Betting on Rock Bottom
Seabed trawlers are almost universally reviled. Their lead-weighted nets scour the seabed, in the process destroying almost everything in their path. This 2014 article from The Guardian focuses on the problem:The Firth of Forth was once home to vast beds of oysters, for example. None remains. Similarly, the Firth of Clyde once abounded with fish, shellfish, whales and porpoises. Today its seabed is barren and its fish stocks have disappeared. "Nothing worth catching is left," states Callum Roberts in his book, Ocean of Life. "The Firth of Clyde gives us a stark vision of a life without fish."

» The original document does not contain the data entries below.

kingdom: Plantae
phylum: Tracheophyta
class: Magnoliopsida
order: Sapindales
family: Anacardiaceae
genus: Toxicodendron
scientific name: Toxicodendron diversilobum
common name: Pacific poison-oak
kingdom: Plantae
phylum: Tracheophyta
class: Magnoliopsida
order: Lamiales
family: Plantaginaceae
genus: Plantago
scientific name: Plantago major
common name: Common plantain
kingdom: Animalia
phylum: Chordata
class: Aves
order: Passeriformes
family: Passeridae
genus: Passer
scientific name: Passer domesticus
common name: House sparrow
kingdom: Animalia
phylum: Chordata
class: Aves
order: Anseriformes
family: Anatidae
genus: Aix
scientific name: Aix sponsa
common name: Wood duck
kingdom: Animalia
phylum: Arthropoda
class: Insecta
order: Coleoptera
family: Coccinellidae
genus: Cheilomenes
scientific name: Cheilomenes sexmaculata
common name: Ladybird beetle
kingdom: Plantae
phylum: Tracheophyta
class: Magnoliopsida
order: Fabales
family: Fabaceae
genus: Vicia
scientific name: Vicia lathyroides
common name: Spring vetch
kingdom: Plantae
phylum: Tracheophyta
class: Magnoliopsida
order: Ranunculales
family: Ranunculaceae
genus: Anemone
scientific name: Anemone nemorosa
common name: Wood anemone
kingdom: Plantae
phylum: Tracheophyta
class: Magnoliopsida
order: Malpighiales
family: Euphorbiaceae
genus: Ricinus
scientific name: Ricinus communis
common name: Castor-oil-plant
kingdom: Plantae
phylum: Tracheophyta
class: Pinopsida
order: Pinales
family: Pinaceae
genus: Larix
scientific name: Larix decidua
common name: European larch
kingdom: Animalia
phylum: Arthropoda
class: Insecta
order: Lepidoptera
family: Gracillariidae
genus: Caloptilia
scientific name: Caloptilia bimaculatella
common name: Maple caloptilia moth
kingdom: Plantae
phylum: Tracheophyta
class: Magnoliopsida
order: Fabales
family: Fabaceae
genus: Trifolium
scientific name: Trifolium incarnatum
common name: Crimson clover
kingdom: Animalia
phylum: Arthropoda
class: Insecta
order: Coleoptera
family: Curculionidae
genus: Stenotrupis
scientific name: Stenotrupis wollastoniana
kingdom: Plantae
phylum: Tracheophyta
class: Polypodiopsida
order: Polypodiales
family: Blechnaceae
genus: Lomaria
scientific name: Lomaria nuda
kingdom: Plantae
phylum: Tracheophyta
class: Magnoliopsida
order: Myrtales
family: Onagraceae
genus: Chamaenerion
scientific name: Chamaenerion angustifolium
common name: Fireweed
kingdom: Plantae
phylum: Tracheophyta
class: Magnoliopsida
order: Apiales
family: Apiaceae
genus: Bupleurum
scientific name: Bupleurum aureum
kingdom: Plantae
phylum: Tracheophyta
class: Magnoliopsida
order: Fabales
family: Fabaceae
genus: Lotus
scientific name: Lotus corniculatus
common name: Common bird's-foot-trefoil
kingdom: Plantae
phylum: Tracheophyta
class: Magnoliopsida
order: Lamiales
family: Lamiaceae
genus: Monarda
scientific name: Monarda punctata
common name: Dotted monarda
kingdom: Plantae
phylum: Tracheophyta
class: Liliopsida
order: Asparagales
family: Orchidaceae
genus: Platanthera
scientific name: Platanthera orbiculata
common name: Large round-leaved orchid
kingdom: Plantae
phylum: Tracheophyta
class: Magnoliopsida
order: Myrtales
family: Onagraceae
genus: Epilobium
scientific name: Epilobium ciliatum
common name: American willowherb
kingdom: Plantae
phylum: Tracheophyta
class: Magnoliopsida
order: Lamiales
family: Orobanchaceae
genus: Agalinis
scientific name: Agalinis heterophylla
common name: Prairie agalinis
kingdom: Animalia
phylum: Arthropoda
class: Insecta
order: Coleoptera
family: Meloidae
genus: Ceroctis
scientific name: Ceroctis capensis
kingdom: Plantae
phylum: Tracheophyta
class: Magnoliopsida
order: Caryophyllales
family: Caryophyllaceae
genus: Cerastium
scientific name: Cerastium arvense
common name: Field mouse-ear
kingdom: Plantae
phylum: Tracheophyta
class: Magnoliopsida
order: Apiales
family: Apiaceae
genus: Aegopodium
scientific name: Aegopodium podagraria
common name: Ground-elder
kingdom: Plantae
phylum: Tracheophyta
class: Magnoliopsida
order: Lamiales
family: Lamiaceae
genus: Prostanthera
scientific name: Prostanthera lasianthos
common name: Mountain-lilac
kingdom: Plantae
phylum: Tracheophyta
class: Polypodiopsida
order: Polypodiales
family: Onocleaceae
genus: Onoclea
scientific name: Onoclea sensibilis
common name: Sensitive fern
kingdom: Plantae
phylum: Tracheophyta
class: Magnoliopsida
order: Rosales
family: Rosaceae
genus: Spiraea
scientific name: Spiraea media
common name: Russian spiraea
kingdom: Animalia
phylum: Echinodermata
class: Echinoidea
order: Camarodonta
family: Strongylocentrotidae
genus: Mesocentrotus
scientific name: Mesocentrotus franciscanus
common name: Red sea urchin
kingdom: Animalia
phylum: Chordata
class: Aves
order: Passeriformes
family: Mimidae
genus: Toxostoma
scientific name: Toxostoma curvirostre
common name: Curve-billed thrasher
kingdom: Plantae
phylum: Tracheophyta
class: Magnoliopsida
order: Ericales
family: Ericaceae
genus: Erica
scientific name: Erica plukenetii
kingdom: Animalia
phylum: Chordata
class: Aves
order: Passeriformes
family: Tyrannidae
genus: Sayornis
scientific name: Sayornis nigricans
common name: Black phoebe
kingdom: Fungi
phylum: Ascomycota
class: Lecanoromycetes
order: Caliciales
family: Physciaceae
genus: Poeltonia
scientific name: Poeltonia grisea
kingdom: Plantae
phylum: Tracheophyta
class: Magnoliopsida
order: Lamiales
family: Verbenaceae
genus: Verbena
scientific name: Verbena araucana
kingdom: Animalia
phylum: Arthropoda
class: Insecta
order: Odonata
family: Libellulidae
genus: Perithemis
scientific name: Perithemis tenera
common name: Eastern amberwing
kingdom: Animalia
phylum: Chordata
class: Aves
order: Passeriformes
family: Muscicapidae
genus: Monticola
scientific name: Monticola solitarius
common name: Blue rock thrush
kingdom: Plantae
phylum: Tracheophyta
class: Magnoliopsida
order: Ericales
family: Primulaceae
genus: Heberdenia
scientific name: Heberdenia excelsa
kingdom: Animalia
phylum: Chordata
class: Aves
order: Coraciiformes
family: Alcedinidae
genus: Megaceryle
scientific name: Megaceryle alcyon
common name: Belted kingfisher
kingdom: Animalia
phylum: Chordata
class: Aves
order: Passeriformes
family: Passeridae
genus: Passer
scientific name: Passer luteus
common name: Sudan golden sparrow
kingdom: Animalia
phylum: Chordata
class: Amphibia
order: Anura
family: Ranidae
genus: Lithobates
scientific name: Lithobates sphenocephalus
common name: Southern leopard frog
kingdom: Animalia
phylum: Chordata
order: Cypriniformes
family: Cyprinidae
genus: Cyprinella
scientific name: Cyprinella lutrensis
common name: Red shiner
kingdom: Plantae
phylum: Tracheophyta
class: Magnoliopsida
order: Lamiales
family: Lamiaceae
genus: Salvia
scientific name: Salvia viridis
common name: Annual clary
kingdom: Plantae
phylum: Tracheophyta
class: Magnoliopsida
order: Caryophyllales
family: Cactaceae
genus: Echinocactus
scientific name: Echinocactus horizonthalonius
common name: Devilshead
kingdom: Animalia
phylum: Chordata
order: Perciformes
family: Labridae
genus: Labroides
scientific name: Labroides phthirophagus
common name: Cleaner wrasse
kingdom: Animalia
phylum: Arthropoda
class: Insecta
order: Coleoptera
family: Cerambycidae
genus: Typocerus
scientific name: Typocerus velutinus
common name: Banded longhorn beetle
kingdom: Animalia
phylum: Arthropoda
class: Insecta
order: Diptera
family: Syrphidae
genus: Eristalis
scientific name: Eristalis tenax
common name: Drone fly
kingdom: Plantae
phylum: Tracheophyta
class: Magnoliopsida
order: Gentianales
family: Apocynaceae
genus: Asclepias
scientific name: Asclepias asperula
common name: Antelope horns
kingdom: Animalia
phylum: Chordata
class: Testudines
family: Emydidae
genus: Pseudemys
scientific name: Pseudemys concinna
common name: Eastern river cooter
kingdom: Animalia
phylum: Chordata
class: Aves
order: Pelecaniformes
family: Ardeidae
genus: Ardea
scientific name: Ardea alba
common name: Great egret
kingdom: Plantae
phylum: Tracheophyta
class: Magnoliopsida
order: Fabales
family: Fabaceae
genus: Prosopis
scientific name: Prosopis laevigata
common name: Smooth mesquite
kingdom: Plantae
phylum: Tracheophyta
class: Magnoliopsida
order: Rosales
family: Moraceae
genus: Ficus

And as bottom trawling and dredging continues, such a fate awaits most other UK inshore fisheries. "Trawlers have transformed life on the seabed, converting three-dimensional, complex habitats rich in coral, sponge and sea fan to endless monotonous expanses of shifting gravel, sand and mud," adds Roberts. Nor is the damage confined to the seabed. Stocks of fish – robbed of any hiding places on the seafloor – have suffered correspondingly. Common skate, angel shark, halibut and wolfish, once plentiful, have virtually disappeared from British waters while bottom fish – which cling to the seabed – such as cod, haddock and turbot, have suffered drastic declines in numbers.